GRPO-VI-Qwen2-7B-RAG: Specialized for Vietnamese RAG
GRPO-VI-Qwen2-7B-RAG is a 7.6 billion parameter large language model, fine-tuned by AITeamVN from the Qwen2.5-7B-Instruct base model. Its primary focus is on Retrieval-Augmented Generation (RAG) tasks, with a strong emphasis on the Vietnamese language. The model was developed using a two-stage training process: Supervised Fine-Tuning and Group Relative Policy Optimization (GRPO).
Key Capabilities
- Enhanced RAG Performance: Specifically fine-tuned to excel in RAG-related tasks such as multi-hop reasoning, negative filtering, information integration, and positive/negative identification.

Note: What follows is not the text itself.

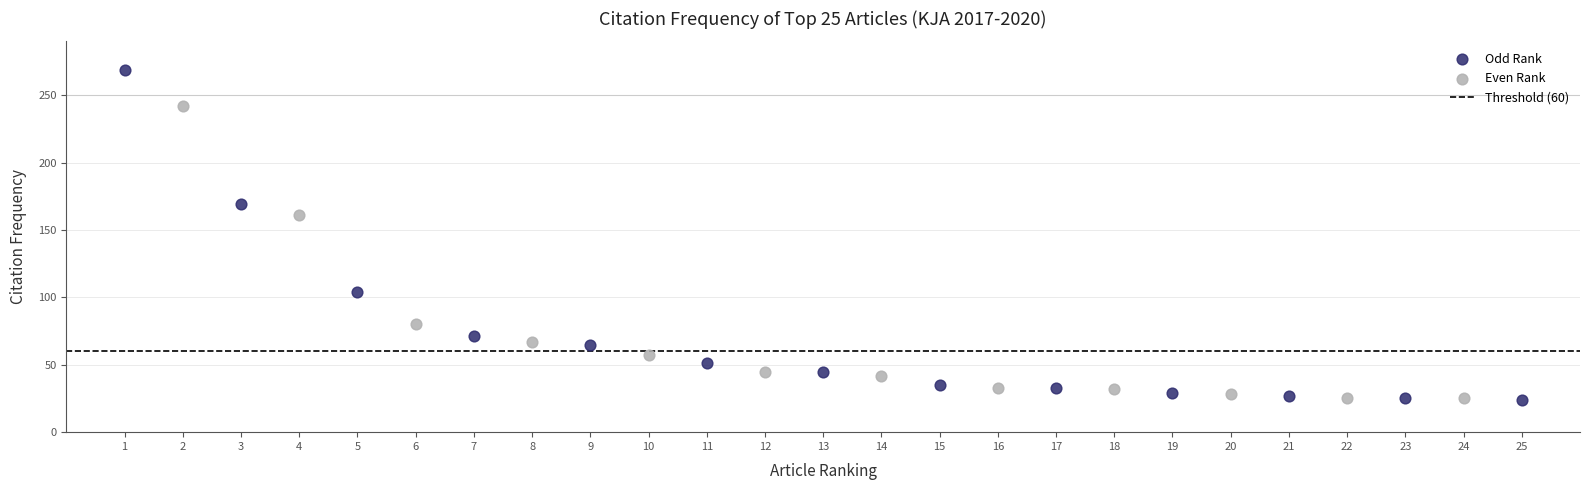

Which series has the largest Y range (max minus min)?

Odd Rank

- Vietnamese Language Proficiency: Trained on a dedicated Vietnamese dataset to improve understanding and generation in Vietnamese.
- STEM and General QA: Retains strong capabilities in STEM tasks (mathematics and coding) and general question answering.
- Conversational Ability: Maintains conversational functionality with a context length of up to 8192 tokens.
Performance Highlights
Evaluated on a custom human-annotated RAG dataset (EvalRAGData), GRPO-VI-Qwen2-7B-RAG achieved a score of 9.24, outperforming several other models including Qwen2.5-7B-Instruct (8.06) and Llama3.1 (7.55). It also shows competitive performance on the VMLU leaderboard, with an average score of 57.4.
Training Methodology
The model was trained with 10K RAG samples and 30K conversational samples (math and general domain) for Supervised Fine-Tuning, followed by GRPO training on 10K RAG samples and 3K math/code samples. Reward scoring during training considered factors like formatting, reasoning length, answer length, Vietnamese language purity, and semantic quality for RAG and STEM tasks.
Potential Use Cases
This model is ideal for applications requiring accurate information retrieval and generation in Vietnamese, particularly in contexts demanding robust RAG capabilities, mathematical problem-solving, or general knowledge queries.